Hi @lindyrock i am not able to download more than 100 images at a time even after i have downloaded the chromedriver. I am using Google Colab as my Jupyter Environment.
Feel free to use and alter, as you’ll see the keywords and time_ranges have been hardcoded to loop over. I’ll be adding more helper scripts to that repository as I go along the 2019 course so feel free to star/watch the repository (or contribute if the inspiration strikes you).
This is designed to run on a linux VM (I run mine on GCP, but I’m sure it should work elsewhere that has chromedriver and has python running in a virtualenv)
Lindy/All:
Working on p2.xlarge instance on EC2 service by AWS, and stuck on ‘chromedriver’?!
I’ve installed: (a) Google images download ; (b) chromedriver
using your steps (1) and in:
Moving ‘chromedriver’ to /usr/bin/chromedriver
Unfortunately, ‘chromedriver’ path can’t be located:
Item no.: 1 --> Item name = shadow on highway and freeway Evaluating… Looks like we cannot locate the path the ‘chromedriver’ (use the ‘–chromedriver’ argument to specify the path to the executable.) or google chrome browser is not installed on your machine (exception: Message: unknown error: cannot find Chrome binary (Driver info: chromedriver=2.37.544315 (730aa6a5fdba159ac9f4c1e8cbc59bf1b5ce12b7),platform=Linux 4.4.0-1099-aws x86_64) )
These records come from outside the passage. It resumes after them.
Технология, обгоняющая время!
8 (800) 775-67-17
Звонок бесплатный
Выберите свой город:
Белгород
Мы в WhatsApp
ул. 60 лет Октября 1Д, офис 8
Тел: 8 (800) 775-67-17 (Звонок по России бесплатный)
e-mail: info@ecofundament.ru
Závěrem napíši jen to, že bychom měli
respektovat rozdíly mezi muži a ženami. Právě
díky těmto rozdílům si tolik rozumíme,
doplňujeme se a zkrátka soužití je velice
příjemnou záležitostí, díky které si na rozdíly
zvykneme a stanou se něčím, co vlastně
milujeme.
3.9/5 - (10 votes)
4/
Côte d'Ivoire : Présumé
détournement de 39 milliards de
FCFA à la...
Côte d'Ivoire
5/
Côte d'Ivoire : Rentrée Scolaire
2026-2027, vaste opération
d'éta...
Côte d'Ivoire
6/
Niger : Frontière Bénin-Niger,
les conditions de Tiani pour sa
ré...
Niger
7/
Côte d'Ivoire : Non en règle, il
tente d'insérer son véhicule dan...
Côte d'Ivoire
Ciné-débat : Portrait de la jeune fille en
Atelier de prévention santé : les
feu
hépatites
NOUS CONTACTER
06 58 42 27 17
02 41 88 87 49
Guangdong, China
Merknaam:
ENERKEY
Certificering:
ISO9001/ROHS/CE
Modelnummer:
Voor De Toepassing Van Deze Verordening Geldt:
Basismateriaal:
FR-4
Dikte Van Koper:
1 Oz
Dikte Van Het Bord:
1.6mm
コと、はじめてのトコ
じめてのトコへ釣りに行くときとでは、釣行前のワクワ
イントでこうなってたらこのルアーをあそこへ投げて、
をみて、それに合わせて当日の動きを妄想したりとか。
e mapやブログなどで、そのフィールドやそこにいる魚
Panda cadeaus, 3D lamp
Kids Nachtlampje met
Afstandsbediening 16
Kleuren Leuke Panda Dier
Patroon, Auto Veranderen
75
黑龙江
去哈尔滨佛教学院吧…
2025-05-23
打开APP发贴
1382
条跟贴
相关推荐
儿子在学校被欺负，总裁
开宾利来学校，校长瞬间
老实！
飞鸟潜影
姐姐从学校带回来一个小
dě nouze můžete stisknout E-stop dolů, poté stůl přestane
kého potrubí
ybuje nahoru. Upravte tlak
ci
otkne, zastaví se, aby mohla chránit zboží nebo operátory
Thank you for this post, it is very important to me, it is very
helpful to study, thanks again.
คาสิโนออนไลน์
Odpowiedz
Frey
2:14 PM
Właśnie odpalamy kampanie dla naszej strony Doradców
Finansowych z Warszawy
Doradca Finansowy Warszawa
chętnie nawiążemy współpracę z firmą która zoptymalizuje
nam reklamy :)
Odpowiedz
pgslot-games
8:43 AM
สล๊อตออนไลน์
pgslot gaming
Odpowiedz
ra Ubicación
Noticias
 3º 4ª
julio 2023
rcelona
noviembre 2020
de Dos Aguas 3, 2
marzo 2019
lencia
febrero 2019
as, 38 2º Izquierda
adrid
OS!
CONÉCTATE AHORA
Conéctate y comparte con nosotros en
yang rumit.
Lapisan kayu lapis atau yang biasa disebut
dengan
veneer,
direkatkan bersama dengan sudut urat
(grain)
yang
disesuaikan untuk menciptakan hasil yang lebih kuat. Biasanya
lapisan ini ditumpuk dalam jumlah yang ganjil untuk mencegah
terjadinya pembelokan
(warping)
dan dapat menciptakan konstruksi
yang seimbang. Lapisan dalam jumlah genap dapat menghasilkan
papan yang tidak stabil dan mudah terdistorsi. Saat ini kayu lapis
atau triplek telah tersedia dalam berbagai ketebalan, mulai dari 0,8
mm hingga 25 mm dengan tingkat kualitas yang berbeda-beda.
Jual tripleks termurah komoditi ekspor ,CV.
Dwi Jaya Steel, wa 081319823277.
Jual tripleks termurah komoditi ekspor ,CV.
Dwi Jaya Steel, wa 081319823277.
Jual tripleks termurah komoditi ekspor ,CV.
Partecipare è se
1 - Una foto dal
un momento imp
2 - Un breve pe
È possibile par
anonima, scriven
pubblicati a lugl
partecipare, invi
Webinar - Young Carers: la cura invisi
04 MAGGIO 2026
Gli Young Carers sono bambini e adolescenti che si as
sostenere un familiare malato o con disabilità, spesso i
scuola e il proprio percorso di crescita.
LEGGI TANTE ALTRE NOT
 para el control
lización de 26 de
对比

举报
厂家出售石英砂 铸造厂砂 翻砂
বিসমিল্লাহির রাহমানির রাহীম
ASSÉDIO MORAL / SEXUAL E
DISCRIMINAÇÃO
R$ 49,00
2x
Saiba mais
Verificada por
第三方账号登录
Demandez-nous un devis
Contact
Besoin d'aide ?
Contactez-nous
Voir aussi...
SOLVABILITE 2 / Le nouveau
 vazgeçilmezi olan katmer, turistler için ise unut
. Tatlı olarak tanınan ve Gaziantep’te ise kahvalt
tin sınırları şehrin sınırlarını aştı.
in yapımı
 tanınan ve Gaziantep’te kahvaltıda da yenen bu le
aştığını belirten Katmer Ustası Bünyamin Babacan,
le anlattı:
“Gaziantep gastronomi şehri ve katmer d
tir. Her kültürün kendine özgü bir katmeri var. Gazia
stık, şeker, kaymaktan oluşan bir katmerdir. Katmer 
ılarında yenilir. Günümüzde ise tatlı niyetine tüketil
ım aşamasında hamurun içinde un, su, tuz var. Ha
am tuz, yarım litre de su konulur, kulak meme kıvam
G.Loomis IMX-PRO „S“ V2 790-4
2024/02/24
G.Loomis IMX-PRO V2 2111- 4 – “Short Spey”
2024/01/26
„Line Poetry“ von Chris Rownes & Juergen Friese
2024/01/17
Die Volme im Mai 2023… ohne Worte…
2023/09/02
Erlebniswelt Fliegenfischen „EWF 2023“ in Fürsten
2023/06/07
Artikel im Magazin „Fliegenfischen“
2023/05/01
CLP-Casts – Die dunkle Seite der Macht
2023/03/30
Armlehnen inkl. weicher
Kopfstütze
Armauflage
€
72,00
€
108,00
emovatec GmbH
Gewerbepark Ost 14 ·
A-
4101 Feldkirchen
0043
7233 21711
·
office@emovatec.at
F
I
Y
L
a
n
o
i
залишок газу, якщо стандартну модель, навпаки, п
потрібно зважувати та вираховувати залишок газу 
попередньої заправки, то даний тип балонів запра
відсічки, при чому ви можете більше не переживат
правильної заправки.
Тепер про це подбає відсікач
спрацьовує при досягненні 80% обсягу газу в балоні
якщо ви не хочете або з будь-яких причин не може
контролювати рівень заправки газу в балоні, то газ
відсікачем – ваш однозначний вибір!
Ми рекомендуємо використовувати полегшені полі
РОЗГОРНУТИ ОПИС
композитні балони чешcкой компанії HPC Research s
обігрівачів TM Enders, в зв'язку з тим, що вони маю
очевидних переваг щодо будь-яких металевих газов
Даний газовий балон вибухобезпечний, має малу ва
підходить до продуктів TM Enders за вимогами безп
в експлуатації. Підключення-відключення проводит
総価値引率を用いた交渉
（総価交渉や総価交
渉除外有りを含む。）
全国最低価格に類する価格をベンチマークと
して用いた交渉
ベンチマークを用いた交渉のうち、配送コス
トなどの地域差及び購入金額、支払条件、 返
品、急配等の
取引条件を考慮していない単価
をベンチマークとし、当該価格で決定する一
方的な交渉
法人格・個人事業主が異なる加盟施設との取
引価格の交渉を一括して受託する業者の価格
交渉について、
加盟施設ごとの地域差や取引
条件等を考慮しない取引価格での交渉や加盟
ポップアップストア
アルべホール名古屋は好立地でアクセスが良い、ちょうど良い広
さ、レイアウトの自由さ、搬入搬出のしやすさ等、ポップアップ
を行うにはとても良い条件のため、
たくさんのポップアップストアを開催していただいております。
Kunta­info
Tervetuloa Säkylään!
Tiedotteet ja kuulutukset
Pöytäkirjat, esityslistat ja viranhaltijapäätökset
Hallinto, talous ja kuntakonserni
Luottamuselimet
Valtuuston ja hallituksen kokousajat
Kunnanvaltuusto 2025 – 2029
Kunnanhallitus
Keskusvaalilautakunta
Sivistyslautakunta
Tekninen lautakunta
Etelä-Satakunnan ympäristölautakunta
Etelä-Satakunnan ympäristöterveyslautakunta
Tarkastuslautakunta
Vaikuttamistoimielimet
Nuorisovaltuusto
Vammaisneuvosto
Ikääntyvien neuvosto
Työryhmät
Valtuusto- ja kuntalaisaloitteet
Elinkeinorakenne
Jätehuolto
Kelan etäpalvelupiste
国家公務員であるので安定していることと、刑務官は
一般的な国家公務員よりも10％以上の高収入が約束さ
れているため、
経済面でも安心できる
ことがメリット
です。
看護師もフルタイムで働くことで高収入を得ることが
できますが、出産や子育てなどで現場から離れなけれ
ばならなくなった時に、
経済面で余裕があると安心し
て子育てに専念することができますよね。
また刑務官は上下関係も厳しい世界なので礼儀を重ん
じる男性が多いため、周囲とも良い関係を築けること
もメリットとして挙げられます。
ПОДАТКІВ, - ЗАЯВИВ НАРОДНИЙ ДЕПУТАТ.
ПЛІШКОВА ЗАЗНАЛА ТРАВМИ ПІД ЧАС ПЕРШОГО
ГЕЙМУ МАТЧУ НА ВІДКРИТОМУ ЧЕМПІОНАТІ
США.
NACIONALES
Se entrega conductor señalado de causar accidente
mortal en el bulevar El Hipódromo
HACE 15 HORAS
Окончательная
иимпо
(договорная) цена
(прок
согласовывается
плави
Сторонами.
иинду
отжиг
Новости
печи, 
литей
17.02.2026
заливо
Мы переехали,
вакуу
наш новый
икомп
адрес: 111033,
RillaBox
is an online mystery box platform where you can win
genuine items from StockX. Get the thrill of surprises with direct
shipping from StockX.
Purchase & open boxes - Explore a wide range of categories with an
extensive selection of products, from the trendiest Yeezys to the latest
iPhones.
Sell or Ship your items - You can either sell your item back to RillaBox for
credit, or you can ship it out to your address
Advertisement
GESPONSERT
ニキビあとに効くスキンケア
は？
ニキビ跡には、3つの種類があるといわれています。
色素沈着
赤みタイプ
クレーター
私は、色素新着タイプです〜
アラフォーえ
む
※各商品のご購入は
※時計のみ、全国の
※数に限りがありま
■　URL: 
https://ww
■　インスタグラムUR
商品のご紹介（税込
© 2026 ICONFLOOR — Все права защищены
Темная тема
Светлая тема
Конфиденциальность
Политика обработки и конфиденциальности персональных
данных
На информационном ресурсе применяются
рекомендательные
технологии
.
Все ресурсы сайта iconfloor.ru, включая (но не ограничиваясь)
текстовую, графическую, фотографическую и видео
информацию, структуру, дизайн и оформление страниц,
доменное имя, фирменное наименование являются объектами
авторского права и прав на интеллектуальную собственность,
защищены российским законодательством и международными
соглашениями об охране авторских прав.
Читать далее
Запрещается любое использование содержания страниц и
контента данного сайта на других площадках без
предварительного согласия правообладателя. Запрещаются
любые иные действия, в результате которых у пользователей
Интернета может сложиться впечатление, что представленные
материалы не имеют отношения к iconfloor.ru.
I get bunch of “command not found” messages, like:
Downloaded google-chrome-stable_current_x86_64.rpm bash: line 70: rpm: command not found Installing the required font dependencies. bash: line 76: yum: command not found bash: line 100: repoquery: command not found http://: Invalid host name. Extracting glibc… bash: line 107: rpm2cpio: command not found bash: line 100: repoquery: command not found http://: Invalid host name. Extracting util-linux… bash: line 107: rpm2cpio: command not found bash: line 100: repoquery: command not found http://: Invalid host name. Extracting libmount… bash: line 107: rpm2cpio: command not found bash: line 100: repoquery: command not found http://: Invalid host name. Extracting libblkid… bash: line 107: rpm2cpio: command not found bash: line 100: repoquery: command not found http://: Invalid host name. Extracting libuuid… bash: line 107: rpm2cpio: command not found bash: line 100: repoquery: command not found http://: Invalid host name. Extracting libselinux… bash: line 107: rpm2cpio: command not found bash: line 100: repoquery: command not found http://: Invalid host name. Extracting pcre… bash: line 107: rpm2cpio: command not found Finding dependency for ldd.sh bash: line 176: repoquery: command not found Finding dependency for ldd.sh
I decided to classify mushrooms and found this website, where observers can upload photos of mushrooms along with the species they believe the mushrooms belong to (and maybe more/less specific denominations, e.g. infraspecific name/stirp). The community also contributes by stating their opinions based on the photos.
Well, anyways, the maintainers explicitly ask not to scrape the website but rather drop them an email. I did so and got a reply within 5 minutes or so. 30 min later I got access to 10⁶ mushroom figs. Great people.